Examples of AI Solutions Usage
Matt Hellman a Transformation Leader at Microsoft writes in a September 2018 article titled, “How AI is transforming sales and marketing” in The Marketing Journal. A strong case study where a global MNC used AI enabled deal classification, data input enhancement, account analytics, and external data feeds to transform their sales organization in Nigeria resulting in “a substantial increase in sales productivity and forecasted Y-o-Y revenue growth.” A textbook example of traditional analytics techniques revolving around structured data in global enterprise sales organizations. Applications usually cover risk computation, lead scoring, price-bots, external data feeds and sales leaderboards etc. and deliver incremental value for the most part.
Non-conventional AI and its importance in the world of sales
- Popular AIML blog machinelearnings.co writes in an article titled “Applied AI in enterprise sales” that 70% of sales conversations happen over the phone (Voice data volume)

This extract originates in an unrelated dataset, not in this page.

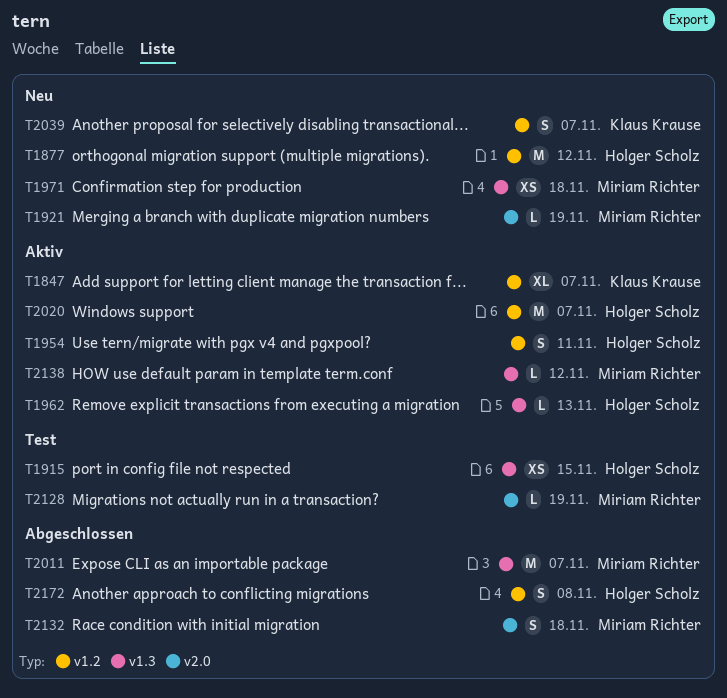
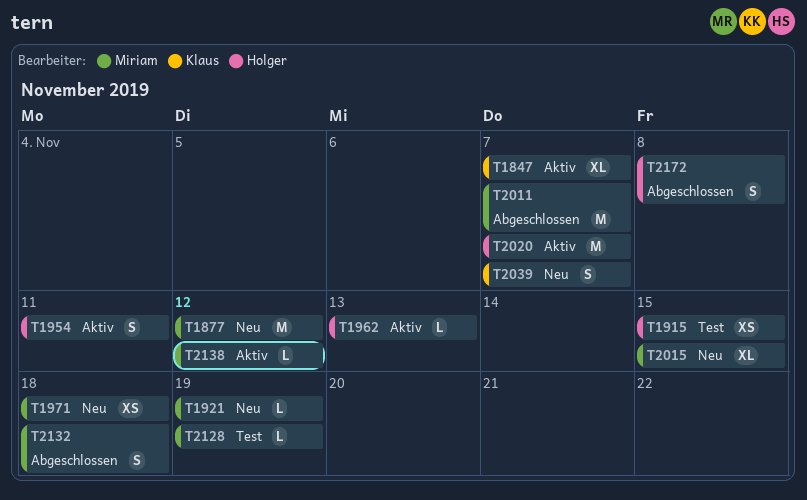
T1877, owner: Holger Scholz -> Miriam Richter
T2015: none -> present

- Conversations are much more content rich. Nuances like sales tactics, competitive tactics can be easily captured in voice interview. (Voice data quality)

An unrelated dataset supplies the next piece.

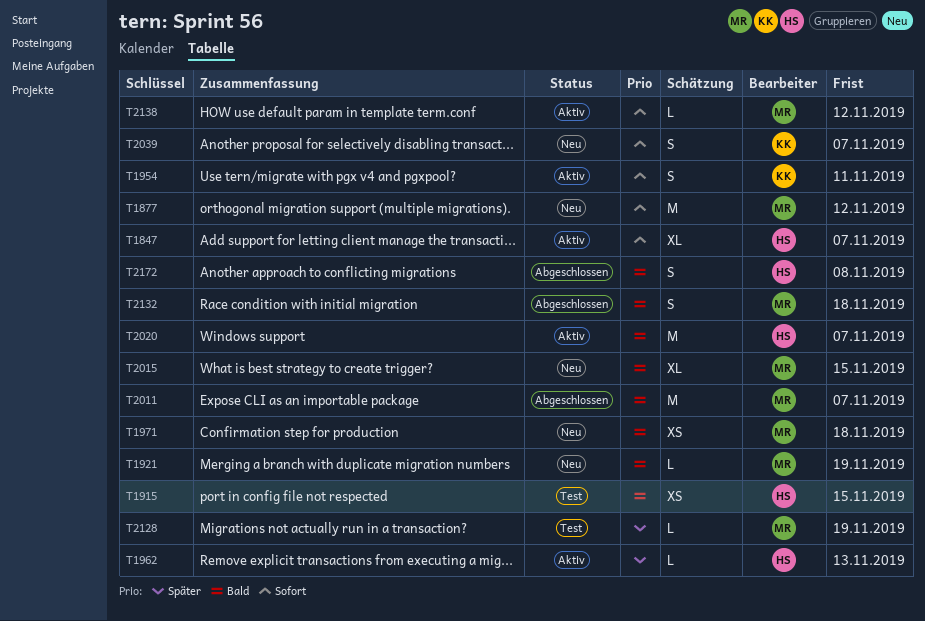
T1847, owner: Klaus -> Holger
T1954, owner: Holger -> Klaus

- Acquiring voice data is a path of much less resistance when compared with having a salesperson fill in data into a system of record like the CRM (Voice data acquisition)
Voice is hitherto the most underutilized source of data and intelligence, specifically in the world of sales. If data is indeed the new oil, then the voice is the sweet, West Texas Intermediate of the sales world. Inc.com believes that conversational agents and speech recognition are the top 2 AI trends to watch in 2019. We are at the cusp of bringing this disproportionately powerful data source that we call Sales Tribal Knowledge into the ambit of algorithmic treatment and advanced analytics frameworks like natural language processing/generation.
When all else held equal, we believe it is the “Sales Tribal Knowledge”, the nuanced understanding of which sales tactics are useful in a given scenario, and a sense of what will be the competitor’s next tactics determines the deal outcomes.
“SO WHAT?” ASKS THE SALES LEADER
Why does a sales rep outperform her or his colleague in a similar selling situation by as much as 500%?
In a similar selling situation, it boils down to differences in selling behavior. As a sales leader, your goal is sales behavior transformation. And sales leaders know this. The same 2017 Harvard Business Review whitepaper which wrote about many AI-enhanced revenue generations pilots being underway said that “These pilots must be designed differently than pilots for traditional analytics, one aspect being a constant focus on behavior changes required by end users of the analytics.”
As long as there are sales organizations there will always be outperforming and underperforming salespeople. The question is, whether AI can enable rapid learning of highly context-specific sales behaviors that are successful and guide the salesforce at scale? Will this be a more direct way of transforming sales behavior as opposed more indirect methods like sales performance dashboards? And finally, can AI thus minimize the vagaries of sales performance by transforming the sales organization into a self-learning organism?
If today’s sales leaders want to find answers to these questions about AI’s potential to fundamentally change how we sell, they would do well to borrow from AI’s origins and coming-of-age stories. As has been the history of AI, the actual value and transformative impact of its building blocks – when used in the right combination – is much greater than the sum of their individual value. And it is this value that marks a step function improvement instead of gradual progress, in how we function or in this case, how we sell. As is often the case with the evolution of AI, many of the key building blocks of the step function improvement in how we do business are already long in place. Now, it’s about time to exploit AI to actualize their higher order business goals.